Julie Byle with a net in the Boulder Creek.

“A fishery biologist went to a Native American tribe and asked how they know fish,” Byle said. “They know the streams’ ecology, fish migration patterns and seasonality, and stonefly larvae patterns. They knew everything they needed to do sustainable fishing from their own personal ecological relationship with their environment. No scientific method. No hierarchical system of classification of taxonomy needed.”

Based on her experience managing the informal summer science education program, Byle wants to facilitate a program where the outdoors replaces classrooms and hands-on learning provides students with new perspectives on science education where she will study these learning behaviors as a living laboratory.

In addition to ichthyology, Byle came to graduate school with an interest in biology and fishery science. When she began teaching youth environmental education classes, she realized science didn’t have all the answers. That was when she learned about IWOK.

One summer afternoon, she took a group of 30 elementary school students on a hike to a creek catch macroinvertebrates. One little girl started screaming and didn’t want to get in the water because she thought there were alligators—in Colorado! A boy whispered to Byle, ‘How can somebody be so afraid of something that keeps us alive?’

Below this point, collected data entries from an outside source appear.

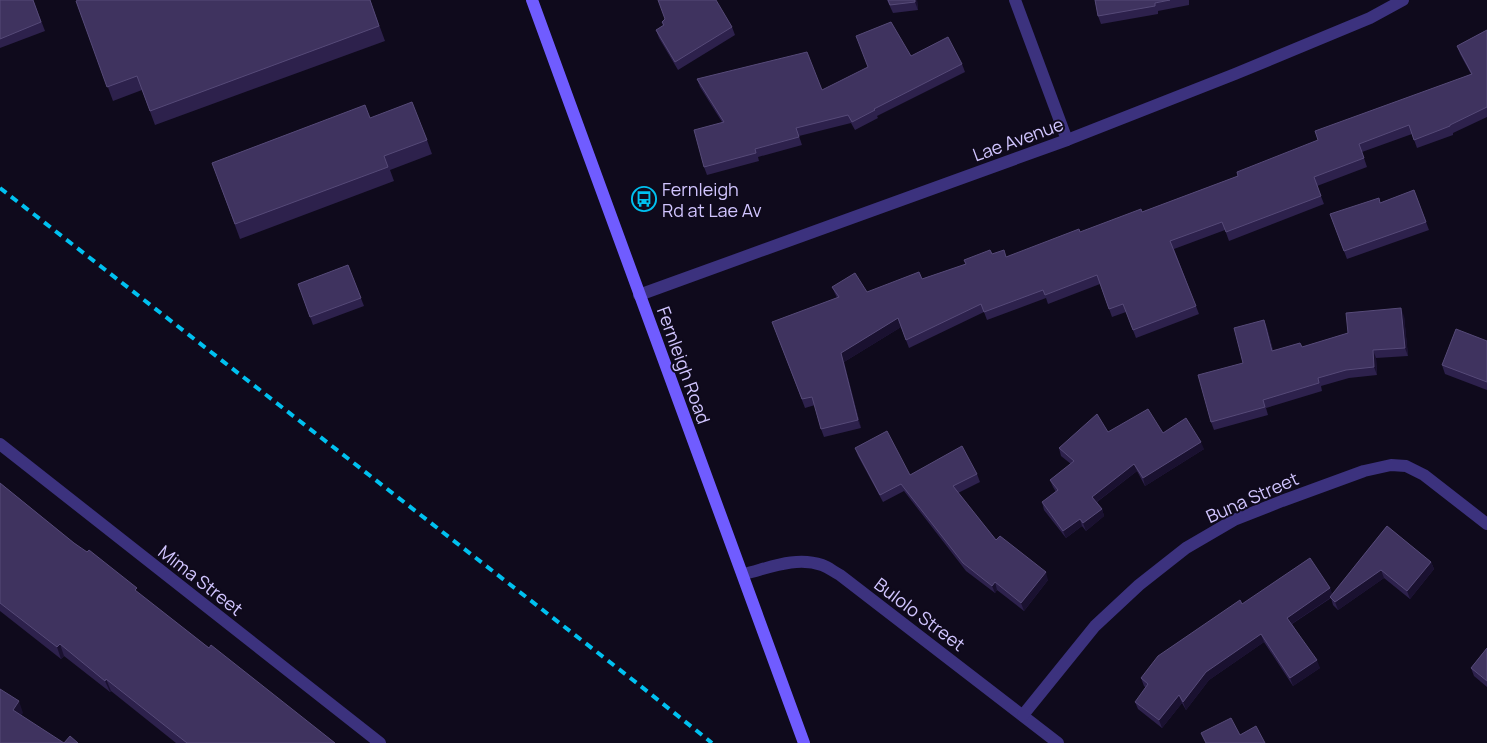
<svg xmlns="http://www.w3.org/2000/svg" width="1487" height="743" viewBox="0 0 1487 743" font-family="Manrope,sans-serif">
<style>
.lines{fill:none;stroke-linecap:round;stroke-linejoin:round}
.street{stroke:#3c327e;stroke-width:12}
.secondary{stroke:#705cff;stroke-width:12}
.rail{stroke:#00c1f0;stroke-width:4;stroke-dasharray:8 6;stroke-linecap:butt}
.wall{fill:#2d214c}
.shaded-wall{fill:#1a1130}
.building{fill:#3f335f;stroke:#564a78}
.labels{text-anchor:middle;dominant-baseline:central;stroke-width:4;stroke-linejoin:round;paint-order:stroke}
.street-label{font-size:18px;fill:#d1c5ff;stroke:#0f0a1c}
.poi-label{font-size:18px;fill:#d1c5ff;stroke:#0f0a1c;text-anchor:start}
</style>
<rect width="100%" height="100%" fill="#0f0a1c"/>
<g class="lines">
<!-- street -->
<g class="street">
<path d="M 1015,0 L 1067,140"/>
<path d="M 639,295 L 1067,140 L 1235,74 L 1370,18 L 1403,0"/>
<path d="M 0,444 L 380,743"/>
<path d="M 744,574 C 769,568 796,556 822,565 C 828,567 834,572 840,575 L 1058,743"/>
<path d="M 1023,715 L 1095,626 L 1139,585 L 1186,548 L 1234,520 L 1282,501 L 1364,471 L 1391,465 L 1406,466 L 1424,475 L 1487,524"/>
</g>
<!-- secondary -->
<path class="secondary" d="M 532,0 C 622,248 715,495 804,743"/>
<!-- rail -->
<path class="rail" d="M 0,188 L 638,684 L 712,743"/>
</g>
<!-- wall -->
<g class="wall">
<path d="M 0,0 L 33,0 L 45,31 L 0,48 Z"/>
<path d="M 370,0 L 385,41 L 155,125 L 142,90 L 113,101 L 76,1 Z"/>
<path d="M 887,0 L 917,0 L 918,10 L 893,13 Z"/>
<path d="M 1095,0 L 1189,0 L 1189,5 L 1158,11 L 1158,14 L 1101,24 L 1098,16 Z"/>
<path d="M 665,19 L 732,27 L 735,35 L 678,70 L 659,38 L 656,30 L 663,26 L 662,22 Z"/>
<path d="M 1487,30 L 1487,117 L 1453,133 L 1453,135 L 1417,148 L 1412,134 L 1362,152 L 1367,167 L 1317,186 L 1324,204 L 1229,241 L 1225,230 L 1174,249 L 1199,314 L 1136,338 L 1126,312 L 1112,317 L 1100,284 L 1048,304 L 1046,298 L 987,320 L 984,312 L 909,348 L 901,327 L 844,362 L 861,428 L 824,437 L 821,429 L 815,405 L 805,408 L 772,322 L 837,298 L 832,287 L 867,292 L 922,279 L 966,264 L 992,254 L 1006,257 L 1142,212 L 1238,176 L 1471,74 L 1460,54 L 1457,46 Z"/>
<path d="M 911,56 L 962,64 L 965,72 L 877,116 L 878,118 L 855,130 L 851,123 L 799,136 L 802,145 L 758,157 L 759,161 L 707,175 L 704,167 L 722,122 L 700,87 L 697,79 L 822,90 Z"/>
<path d="M 370,118 L 427,140 L 432,154 L 390,170 L 394,181 L 240,239 L 212,163 Z"/>
<path d="M 1414,190 L 1429,230 L 1347,259 L 1330,214 L 1380,203 Z"/>
<path d="M 348,265 L 364,306 L 313,325 L 298,284 Z"/>
<path d="M 1404,316 L 1408,356 L 1376,358 L 1377,375 L 1349,378 L 1321,386 L 1322,391 L 1266,408 L 1268,415 L 1214,430 L 1211,422 L 1243,363 L 1264,320 L 1267,328 L 1273,350 L 1302,347 Z"/>
<path d="M 1487,341 L 1487,390 L 1445,374 L 1442,365 Z"/>
<path d="M 1108,432 L 1163,433 L 1204,449 L 1145,486 L 1137,471 L 1097,502 L 1102,509 L 1104,516 L 1086,531 L 1082,526 L 1066,538 L 1044,510 L 1042,502 L 1056,492 L 1053,487 L 1050,480 L 1071,464 L 1061,456 L 1059,448 Z"/>
<path d="M 855,448 L 910,475 L 977,474 L 980,482 L 958,493 L 996,540 L 1048,580 L 1024,611 L 997,590 L 995,593 L 966,571 L 904,491 L 883,502 L 858,456 Z"/>
<path d="M 0,483 L 74,543 L 209,648 L 335,743 L 176,743 L 111,691 L 110,692 L 64,656 L 61,659 L 0,611 Z"/>
<path d="M 1387,526 L 1431,562 L 1434,569 L 1410,599 L 1384,578 L 1338,610 L 1333,605 L 1331,598 L 1292,624 L 1320,668 L 1293,686 L 1264,642 L 1209,680 L 1186,710 L 1182,703 L 1162,728 L 1138,709 L 1135,702 L 1146,688 L 1144,686 L 1141,678 L 1242,604 L 1330,588 L 1332,595 Z"/>
<path d="M 1487,648 L 1487,687 L 1474,676 L 1471,668 Z"/>
</g>
<!-- shaded-wall -->
<g class="shaded-wall">
<path d="M 915,0 L 917,0 L 918,10 L 915,2 Z"/>
<path d="M 1401,308 L 1404,316 L 1408,356 L 1405,348 Z"/>
<path d="M 898,318 L 901,327 L 844,362 L 861,428 L 858,420 L 841,353 Z"/>
<path d="M 1264,320 L 1267,328 L 1275,359 L 1272,351 Z"/>
<path d="M 1373,350 L 1376,358 L 1377,375 L 1374,367 Z"/>
<path d="M 1201,442 L 1204,449 L 1145,486 L 1143,478 Z"/>
<path d="M 1134,464 L 1137,471 L 1094,504 L 1092,497 Z"/>
<path d="M 1102,509 L 1104,516 L 1086,531 L 1083,523 Z"/>
<path d="M 1080,519 L 1082,526 L 1066,538 L 1063,531 Z"/>
<path d="M 1431,562 L 1434,569 L 1410,599 L 1407,591 Z"/>
<path d="M 1381,570 L 1384,578 L 1338,610 L 1335,602 Z"/>
<path d="M 1046,572 L 1048,580 L 1024,611 L 1021,603 Z"/>
<path d="M 995,582 L 997,590 L 995,593 L 992,586 Z"/>
<path d="M 1330,588 L 1333,596 L 1290,625 L 1287,618 Z"/>
<path d="M 1261,634 L 1264,642 L 1209,680 L 1186,710 L 1183,702 L 1206,672 Z"/>
<path d="M 60,644 L 64,656 L 61,659 L 57,647 Z"/>
<path d="M 1317,660 L 1320,668 L 1293,686 L 1290,678 Z"/>
<path d="M 106,679 L 111,691 L 110,692 L 105,681 Z"/>
<path d="M 1179,695 L 1182,703 L 1162,728 L 1159,720 Z"/>
<path d="M 19,701 L 23,713 L 17,722 L 13,710 Z"/>
</g>
<!-- building -->
<g class="building">
<path d="M 0,0 L 33,0 L 41,22 L 0,39 Z"/>
<path d="M 78,0 L 370,0 L 379,26 L 150,111 L 137,76 L 107,87 L 76,1 Z"/>
<path d="M 658,0 L 716,0 L 732,27 L 675,62 L 656,30 L 664,25 L 662,22 L 665,19 Z"/>
<path d="M 888,0 L 915,0 L 915,2 L 890,5 Z"/>
<path d="M 1095,0 L 1170,0 L 1155,3 L 1155,6 L 1098,16 Z"/>
<path d="M 891,22 L 911,56 L 948,37 L 962,64 L 874,109 L 875,110 L 852,122 L 848,115 L 796,128 L 799,137 L 755,149 L 756,153 L 704,167 L 694,130 L 724,122 L 697,79 L 807,52 L 822,90 L 868,67 L 856,36 Z"/>
<path d="M 1487,30 L 1487,107 L 1450,125 L 1450,126 L 1414,140 L 1409,125 L 1359,144 L 1364,158 L 1314,177 L 1321,196 L 1226,232 L 1222,222 L 1170,241 L 1196,306 L 1133,330 L 1123,304 L 1109,309 L 1097,275 L 1045,295 L 1043,290 L 984,312 L 981,304 L 906,340 L 898,318 L 841,353 L 858,420 L 821,429 L 812,397 L 802,399 L 772,322 L 839,297 L 832,287 L 855,273 L 867,292 L 919,272 L 922,279 L 966,264 L 964,260 L 990,250 L 992,254 L 1004,250 L 1006,257 L 1079,229 L 1080,232 L 1141,209 L 1142,212 L 1238,176 L 1237,172 L 1318,140 L 1315,131 L 1472,74 L 1457,46 Z"/>
<path d="M 412,102 L 427,140 L 384,156 L 388,167 L 235,224 L 212,163 L 365,105 L 370,118 Z"/>
<path d="M 1414,190 L 1426,222 L 1344,251 L 1330,214 L 1379,198 L 1380,203 Z"/>
<path d="M 348,265 L 361,298 L 310,317 L 298,284 Z"/>
<path d="M 1401,308 L 1405,348 L 1373,350 L 1374,367 L 1346,370 L 1318,378 L 1319,383 L 1263,400 L 1265,407 L 1211,422 L 1198,375 L 1243,363 L 1234,328 L 1264,320 L 1272,351 L 1300,343 L 1302,347 L 1348,333 L 1346,313 Z"/>
<path d="M 1456,329 L 1487,341 L 1487,382 L 1442,365 Z"/>
<path d="M 1148,409 L 1163,433 L 1186,418 L 1201,442 L 1143,478 L 1134,464 L 1092,497 L 1102,509 L 1083,523 L 1080,519 L 1063,531 L 1042,502 L 1058,490 L 1050,480 L 1074,461 L 1059,448 L 1097,414 L 1108,432 Z"/>
<path d="M 887,431 L 910,475 L 962,446 L 977,474 L 953,486 L 996,540 L 1000,536 L 1046,572 L 1021,603 L 995,582 L 992,586 L 963,563 L 901,484 L 880,495 L 855,448 Z"/>
<path d="M 0,483 L 74,543 L 87,552 L 89,550 L 137,588 L 135,590 L 209,648 L 211,645 L 335,743 L 187,743 L 106,679 L 105,681 L 60,644 L 57,647 L 0,603 Z"/>
<path d="M 1387,526 L 1431,562 L 1407,591 L 1381,570 L 1335,602 L 1330,597 Z"/>
<path d="M 1310,558 L 1330,588 L 1287,618 L 1317,660 L 1290,678 L 1261,634 L 1206,672 L 1183,702 L 1179,695 L 1159,720 L 1135,702 L 1148,684 L 1141,678 L 1158,656 L 1240,600 L 1242,604 Z"/>
<path d="M 1487,648 L 1487,681 L 1471,668 Z"/>
<path d="M 0,689 L 19,701 L 13,710 L 64,743 L 70,736 L 78,743 L 0,743 Z"/>
<path d="M 1231,718 L 1240,735 L 1256,726 L 1265,743 L 1206,743 L 1201,733 Z"/>
</g>
<!-- icons -->
<defs>
<symbol id="bus-ring" viewBox="-11 -11 22 22"><circle r="9.5" fill="#0f0a1c" stroke="#00c1f0" stroke-width="1.5"/><path d="M-5-6H5V4H4V6H2V4H-2V6H-4V4H-5ZM-3.5-4V0h7V-4ZM-3.5 1.2v1.5H-2V1.2ZM2 1.2v1.5H3.5V1.2Z" fill="#00c1f0"/></symbol>
</defs>
<g fill-rule="evenodd">
<use href="#bus-ring" x="630" y="185" width="28" height="28"/>
</g>
<g class="labels">
<!-- street labels -->
<g class="street-label">
<text transform="translate(1018 139) rotate(-20)">Lae Avenue</text>
<text transform="translate(684 365) rotate(70)">Fernleigh Road</text>
<text transform="translate(1252 497) rotate(-24)">Buna Street</text>
<text transform="translate(201 580) rotate(38)">Mima Street</text>
<text transform="translate(920 614) rotate(37)">Bulolo Street</text>
</g>
<!-- poi labels -->
<g class="poi-label">
<text x="662" y="189">Fernleigh<tspan x="662" dy="21">Rd at Lae Av</tspan></text>
</g>
</g>
</svg>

“The questions the kids were asking were so mind-blowing and I knew I needed to provide answers,” she said. “So many parents tell their kids don’t get dirty, don’t get wet, don’t touch that bug. At a nature camp of all places! So, I decided to come to and create my own interdisciplinary program to cross examine evolutionary biology and educational psychology to be able to answer and address these important topics.”

Her focus will be on the cultural differences in framework theories, cognitive consequences of different conceptualizations of nature and the place of humans within it. With the NSF grant, Byle will study the educational psychology of STEM learning environments and will travel the world learning about nature from indigenous people. National Geographic has expressed interest in her work and will follow her progress over the next five years.

Byle will examine cognitive and behavioral consequences of cultural differences in conceptions of nature and conceptions of the human beings’ role in it.

“Technology has disconnected us from nature and these students are going to someday be policymakers,” Byle said. “This is an issue with an evolutionary threshold we must prepare for. My research will be a place for me to reclaim, recover and refine teaching and learning.”